The consultation goes on to propose five options for redistribution of the funds back to the sector. These are covered in more detail in the consultation paper, but the options presented are:

  • The funds are held by the AiB and allocated to free sector organisations who nominate the AiB as PD.
  • A ‘trust fund’ held by AiB with the funds to be disbursed to organisations based on business cases presented by them which demonstrate to AiB how they will use the funds to promote/increase their delivery of DAS.
  • Funds held by AiB – decisions made by Independent Panel appointed by the Scottish Government to assess bids for funding and decide how the monies should be allocated.
  • Funds held centrally by Scottish Government for DAS use only.
  • Funds passed to Scottish Government for general money advice support.

Comment

Regardless of the method chosen for redistributing the funds, there is clearly a danger that the free advice sector is being incentivised to put clients into DAS, possibly in favour of other solutions which may be more suitable. The first option provided in the paper, where the funds would be held by AiB and allocated back to the money advice organisation who nominated the AiB as PD, most explicitly creates exposure to this risk.
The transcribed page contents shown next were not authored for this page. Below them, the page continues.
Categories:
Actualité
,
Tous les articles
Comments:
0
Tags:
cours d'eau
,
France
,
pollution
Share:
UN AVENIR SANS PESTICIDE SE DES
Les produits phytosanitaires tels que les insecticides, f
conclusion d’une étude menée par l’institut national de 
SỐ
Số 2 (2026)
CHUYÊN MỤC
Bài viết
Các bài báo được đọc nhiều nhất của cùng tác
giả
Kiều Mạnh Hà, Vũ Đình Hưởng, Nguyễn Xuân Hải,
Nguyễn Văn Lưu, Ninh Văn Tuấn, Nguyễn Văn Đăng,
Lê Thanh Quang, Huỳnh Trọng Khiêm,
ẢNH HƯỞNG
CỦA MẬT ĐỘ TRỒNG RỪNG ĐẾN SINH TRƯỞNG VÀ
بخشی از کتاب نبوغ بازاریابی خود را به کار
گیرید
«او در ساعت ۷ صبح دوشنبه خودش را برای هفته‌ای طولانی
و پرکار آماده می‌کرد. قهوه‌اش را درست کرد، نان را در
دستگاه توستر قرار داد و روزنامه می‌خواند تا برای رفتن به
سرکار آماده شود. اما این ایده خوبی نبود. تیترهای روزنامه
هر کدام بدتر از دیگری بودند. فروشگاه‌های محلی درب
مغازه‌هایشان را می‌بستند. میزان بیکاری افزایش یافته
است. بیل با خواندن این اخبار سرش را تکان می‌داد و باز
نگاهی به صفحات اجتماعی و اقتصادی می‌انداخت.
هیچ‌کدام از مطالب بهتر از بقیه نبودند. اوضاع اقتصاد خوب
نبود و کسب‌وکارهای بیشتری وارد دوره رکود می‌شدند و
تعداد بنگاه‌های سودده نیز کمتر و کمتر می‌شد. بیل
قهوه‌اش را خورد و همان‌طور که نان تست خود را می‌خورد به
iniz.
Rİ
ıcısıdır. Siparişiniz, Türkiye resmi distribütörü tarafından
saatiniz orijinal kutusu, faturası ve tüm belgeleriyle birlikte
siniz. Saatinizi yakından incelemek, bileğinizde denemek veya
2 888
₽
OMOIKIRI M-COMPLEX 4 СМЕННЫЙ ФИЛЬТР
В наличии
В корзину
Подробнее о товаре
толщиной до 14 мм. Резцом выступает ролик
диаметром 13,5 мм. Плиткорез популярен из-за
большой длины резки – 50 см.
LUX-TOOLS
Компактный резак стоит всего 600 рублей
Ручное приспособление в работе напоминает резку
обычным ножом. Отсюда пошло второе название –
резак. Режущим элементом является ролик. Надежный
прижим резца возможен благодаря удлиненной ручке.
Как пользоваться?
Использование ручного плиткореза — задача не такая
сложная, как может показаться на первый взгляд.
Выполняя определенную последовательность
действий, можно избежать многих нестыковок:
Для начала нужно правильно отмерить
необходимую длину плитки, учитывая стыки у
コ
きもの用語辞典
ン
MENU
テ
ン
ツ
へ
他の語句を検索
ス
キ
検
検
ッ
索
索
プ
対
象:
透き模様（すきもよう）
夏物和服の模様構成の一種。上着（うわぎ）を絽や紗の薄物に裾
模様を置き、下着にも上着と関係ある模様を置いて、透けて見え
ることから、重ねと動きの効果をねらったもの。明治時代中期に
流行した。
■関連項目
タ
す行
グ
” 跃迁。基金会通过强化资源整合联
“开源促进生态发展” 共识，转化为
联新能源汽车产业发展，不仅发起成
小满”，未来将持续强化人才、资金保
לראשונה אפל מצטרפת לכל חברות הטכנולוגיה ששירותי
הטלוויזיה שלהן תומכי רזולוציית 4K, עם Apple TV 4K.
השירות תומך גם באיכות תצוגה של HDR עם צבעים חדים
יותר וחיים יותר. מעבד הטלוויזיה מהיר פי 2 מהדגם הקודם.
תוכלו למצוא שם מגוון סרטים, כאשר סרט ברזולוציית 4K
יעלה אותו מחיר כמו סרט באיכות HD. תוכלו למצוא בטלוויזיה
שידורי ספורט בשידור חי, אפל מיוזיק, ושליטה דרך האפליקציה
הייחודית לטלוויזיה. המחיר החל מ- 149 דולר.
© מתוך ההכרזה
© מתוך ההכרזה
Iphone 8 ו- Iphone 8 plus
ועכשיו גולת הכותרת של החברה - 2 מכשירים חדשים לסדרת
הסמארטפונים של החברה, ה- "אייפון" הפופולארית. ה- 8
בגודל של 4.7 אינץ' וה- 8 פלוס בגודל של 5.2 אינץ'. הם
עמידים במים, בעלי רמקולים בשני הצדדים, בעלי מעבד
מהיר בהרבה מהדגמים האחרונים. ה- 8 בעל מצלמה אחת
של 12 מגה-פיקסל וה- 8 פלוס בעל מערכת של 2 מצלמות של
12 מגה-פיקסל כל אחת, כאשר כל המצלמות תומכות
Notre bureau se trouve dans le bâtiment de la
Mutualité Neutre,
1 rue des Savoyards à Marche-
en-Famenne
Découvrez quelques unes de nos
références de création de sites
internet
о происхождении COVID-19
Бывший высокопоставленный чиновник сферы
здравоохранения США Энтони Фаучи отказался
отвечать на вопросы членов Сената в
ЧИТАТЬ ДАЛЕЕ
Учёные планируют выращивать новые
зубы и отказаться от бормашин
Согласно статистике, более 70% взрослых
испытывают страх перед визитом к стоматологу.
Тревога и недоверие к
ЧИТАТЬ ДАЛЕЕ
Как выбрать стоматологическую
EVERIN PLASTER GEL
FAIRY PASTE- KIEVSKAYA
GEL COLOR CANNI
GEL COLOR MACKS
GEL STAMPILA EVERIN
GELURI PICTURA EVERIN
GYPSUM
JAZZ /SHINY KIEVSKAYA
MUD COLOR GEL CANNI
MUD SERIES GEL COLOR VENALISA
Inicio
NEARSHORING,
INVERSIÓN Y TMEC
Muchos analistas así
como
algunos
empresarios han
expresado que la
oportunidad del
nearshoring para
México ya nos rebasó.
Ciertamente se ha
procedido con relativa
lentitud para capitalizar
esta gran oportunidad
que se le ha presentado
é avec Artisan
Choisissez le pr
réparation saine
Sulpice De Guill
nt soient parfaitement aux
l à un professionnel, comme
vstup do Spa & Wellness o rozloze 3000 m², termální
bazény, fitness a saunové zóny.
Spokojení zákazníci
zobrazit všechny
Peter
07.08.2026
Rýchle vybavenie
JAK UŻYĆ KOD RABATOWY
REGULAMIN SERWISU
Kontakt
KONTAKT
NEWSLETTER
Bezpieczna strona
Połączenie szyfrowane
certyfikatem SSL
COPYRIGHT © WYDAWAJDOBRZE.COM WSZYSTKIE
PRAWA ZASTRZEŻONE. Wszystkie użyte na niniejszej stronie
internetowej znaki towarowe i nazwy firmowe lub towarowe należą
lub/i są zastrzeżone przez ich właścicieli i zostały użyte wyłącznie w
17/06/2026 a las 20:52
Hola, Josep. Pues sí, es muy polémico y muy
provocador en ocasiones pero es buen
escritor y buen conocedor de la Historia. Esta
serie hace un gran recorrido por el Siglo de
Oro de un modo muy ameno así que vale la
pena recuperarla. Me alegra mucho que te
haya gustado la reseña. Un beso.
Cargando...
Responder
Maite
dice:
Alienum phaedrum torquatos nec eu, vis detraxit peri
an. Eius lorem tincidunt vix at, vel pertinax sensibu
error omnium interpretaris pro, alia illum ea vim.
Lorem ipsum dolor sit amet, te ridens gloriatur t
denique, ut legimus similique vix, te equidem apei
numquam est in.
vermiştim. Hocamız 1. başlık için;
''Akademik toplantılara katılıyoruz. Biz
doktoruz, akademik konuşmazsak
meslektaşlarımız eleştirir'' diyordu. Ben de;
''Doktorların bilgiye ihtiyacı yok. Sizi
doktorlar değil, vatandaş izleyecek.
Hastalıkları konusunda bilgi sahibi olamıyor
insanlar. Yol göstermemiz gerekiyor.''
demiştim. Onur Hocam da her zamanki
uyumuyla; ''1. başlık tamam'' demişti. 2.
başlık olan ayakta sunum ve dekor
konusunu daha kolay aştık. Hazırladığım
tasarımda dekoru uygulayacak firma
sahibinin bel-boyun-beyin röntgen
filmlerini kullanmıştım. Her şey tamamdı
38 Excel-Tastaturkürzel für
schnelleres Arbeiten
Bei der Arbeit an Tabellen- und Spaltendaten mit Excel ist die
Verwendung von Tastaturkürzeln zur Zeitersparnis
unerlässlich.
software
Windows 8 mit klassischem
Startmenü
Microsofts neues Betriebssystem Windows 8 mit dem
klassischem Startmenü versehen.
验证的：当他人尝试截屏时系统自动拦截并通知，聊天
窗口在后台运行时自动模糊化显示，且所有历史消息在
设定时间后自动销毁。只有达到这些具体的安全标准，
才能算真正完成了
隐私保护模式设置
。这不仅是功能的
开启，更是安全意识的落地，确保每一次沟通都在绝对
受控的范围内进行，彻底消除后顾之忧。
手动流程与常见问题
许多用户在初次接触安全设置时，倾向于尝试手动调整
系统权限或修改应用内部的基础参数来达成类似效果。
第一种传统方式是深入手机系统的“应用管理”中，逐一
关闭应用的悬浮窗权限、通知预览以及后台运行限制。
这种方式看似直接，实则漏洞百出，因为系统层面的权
However, all the options listed result in the funds benefitting the free advice sector in some way and therefore create a conflict.

The AiB suggest that in the first year, based on no increase in numbers, around £100,000 would be available to distribute. The methodology for arriving at that figure is not entirely clear from Appendix A of the paper and the AiB admit that there is a large amount of uncertainty.

Clearly the AiB should only become PD as a last resort, with most CMAs handling the payments distribution function themselves. It follows that the level of funds held by the AiB following deduction of their costs could be minimal.

Crucially, the consultation is silent on how the costs of the AiB will be calculated to determine the ‘surplus’ available for redistribution, and nor does it seek to consult on that aspect. As with all such functions there are a huge variety of methods for calculating costs, particularly where an element of overhead apportionment is to be undertaken. These can result in significant variances in outcomes, all of which can appear reasonable in isolation. Appendix 1 of the consultation document concludes that, based on current DAS levels, the total funds generated under the new DAS fee where the AiB becomes PD would be in the region of £316,000 with around £100,000 available to distribute. Simple arithmetic therefore suggests that the AiB’s costs would be £216,000. This equates to just under 70% cost to income ratio. Given the limited role of the PD and what should reasonably be expected to be a highly automated function, the costs attributed seem on the face of it to be highly questionable.

The question needs to be asked whether this is just an alternative method to fund some of the AiB’s running costs and to deal with the unresolved question of a sustainable and transparent framework for setting AiB fees. Despite the Scottish Parliament’s Economy Jobs and Fair Work Committee supporting ICAS’ call for such a review in May 2018, there has been no further work carried out on this.

Whichever method of redistribution is taken forward should ultimately be the most cost-effective, in order to ensure that the funds benefit the free advice sector as intended as opposed to being used in the administration of whichever scheme is chosen to facilitate the process.

Responses

Responses to the consultation are invited by 20 August 2019.